Bild: Gregor Hecker war als Besucher auf der Loveparade 2006
Berlin taz | Ulf-Thomas Bender war anzusehen, dass er sich nicht wohl in
seiner Haut fühlte. „Diese Tragöde lässt niemanden kalt“, sagte der
Duisburger Landgerichtspräsident über die Loveparade-Katastrophe vor fast
sechs Jahren. „Wir alle hegen die berechtigte und nachvollziehbare
Erwartung, dass die Ursachen für diese Katastrophe aufgeklärt und die
Verantwortlichen zur Rechenschaft gezogen werden“, versicherte Bender. Doch
dazu wird es wohl nie kommen.
Am Dienstagmittag erläuterte Bender, warum die 5. Große Strafkammer des
Landgerichts Duisburg die Eröffnung eines Strafprozesses in Sachen
Loveparade abgelehnt hat. „Die Vorwürfe der Anklage können mit den
vorgelegten Beweisen nicht bewiesen werden, eine Verurteilung der
Angeklagten ist deshalb nicht zu erwarten“, begründete er die Entscheidung.

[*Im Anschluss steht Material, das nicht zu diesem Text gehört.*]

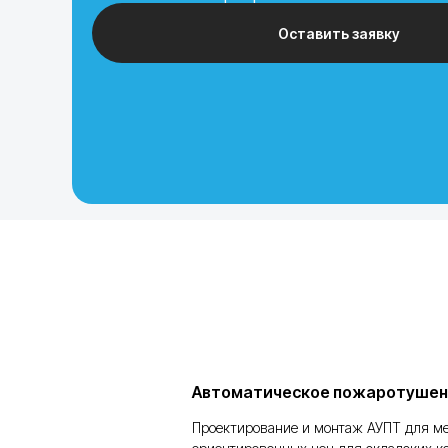
Оставить заявку
Автоматическое пожаротушени
Проектирование и монтаж АУПТ для ме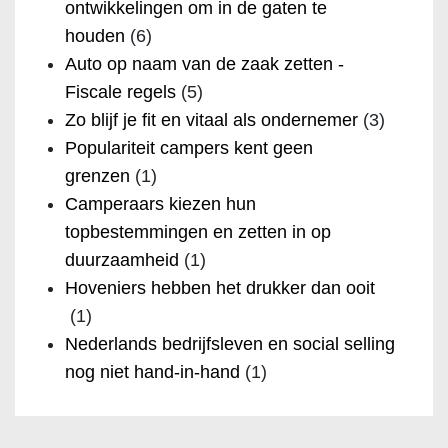
ontwikkelingen om in de gaten te
houden
(6)
Auto op naam van de zaak zetten -
Fiscale regels
(5)
Zo blijf je fit en vitaal als ondernemer
(3)
Populariteit campers kent geen
grenzen
(1)
Camperaars kiezen hun
topbestemmingen en zetten in op
duurzaamheid
(1)
Hoveniers hebben het drukker dan ooit
(1)
Nederlands bedrijfsleven en social selling
nog niet hand-in-hand
(1)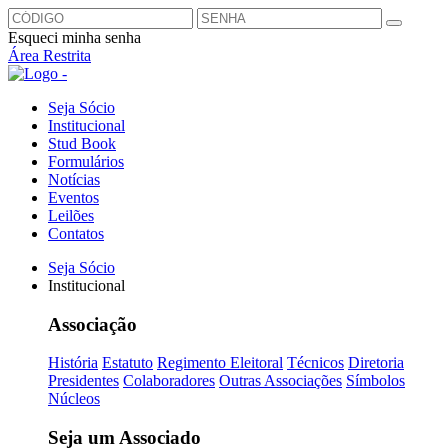
Esqueci minha senha
Área Restrita
Seja Sócio
Institucional
Stud Book
Formulários
Notícias
Eventos
Leilões
Contatos
Seja Sócio
Institucional
Associação
História
Estatuto
Regimento Eleitoral
Técnicos
Diretoria
Presidentes
Colaboradores
Outras Associações
Símbolos
Núcleos
Seja um Associado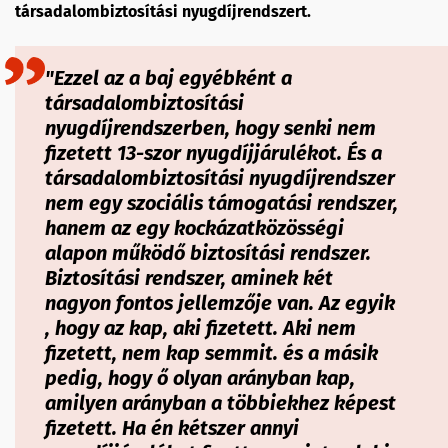
társadalombiztosítási nyugdíjrendszert.
"Ezzel az a baj egyébként a
társadalombiztosítási
nyugdíjrendszerben, hogy senki nem
fizetett 13-szor nyugdíjjárulékot. És a
társadalombiztosítási nyugdíjrendszer
nem egy szociális támogatási rendszer,
hanem az egy kockázatközösségi
alapon működő biztosítási rendszer.
Biztosítási rendszer, aminek két
nagyon fontos jellemzője van. Az egyik
, hogy az kap, aki fizetett. Aki nem
fizetett, nem kap semmit. és a másik
pedig, hogy ő olyan arányban kap,
amilyen arányban a többiekhez képest
fizetett. Ha én kétszer annyi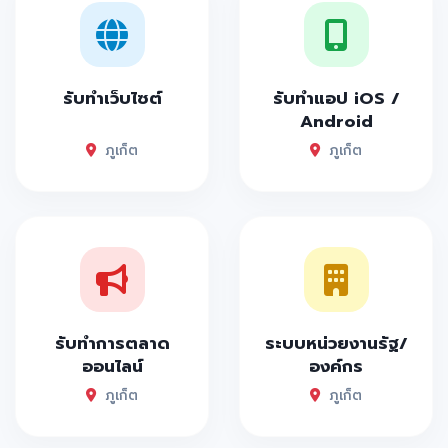
รับทำเว็บไซต์
รับทำแอป iOS /
Android
ภูเก็ต
ภูเก็ต
รับทำการตลาด
ระบบหน่วยงานรัฐ/
ออนไลน์
องค์กร
ภูเก็ต
ภูเก็ต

Bei der Loveparade am 24. Juli 2010 waren 21 Menschen bei einer Massenpanik
auf der viel zu engen Zugangsrampe zum eingezäunten Partygelände ums Leben
gekommen. 652 Technofans wurden verletzt, etliche schwer. Tausende sind bis
heute traumatisiert. Sechs BesucherInnen des Festivals haben in der
Folgezeit Suizid begangen.
Knapp vier Jahre suchte die Staatsanwaltschaft Duisburg nach juristisch
Verantwortlichen für die Katastrophe. Die Hauptakte umfasst 44.000 Seiten.
Zehn Beschuldigte klagte sie im Februar 2014 der fahrlässigen Tötung in
Tateinheit mit fahrlässiger Körperverletzung an: sechs Bedienstete der
Duisburger Stadtverwaltung und vier Mitarbeiter des Veranstalters Lopavent.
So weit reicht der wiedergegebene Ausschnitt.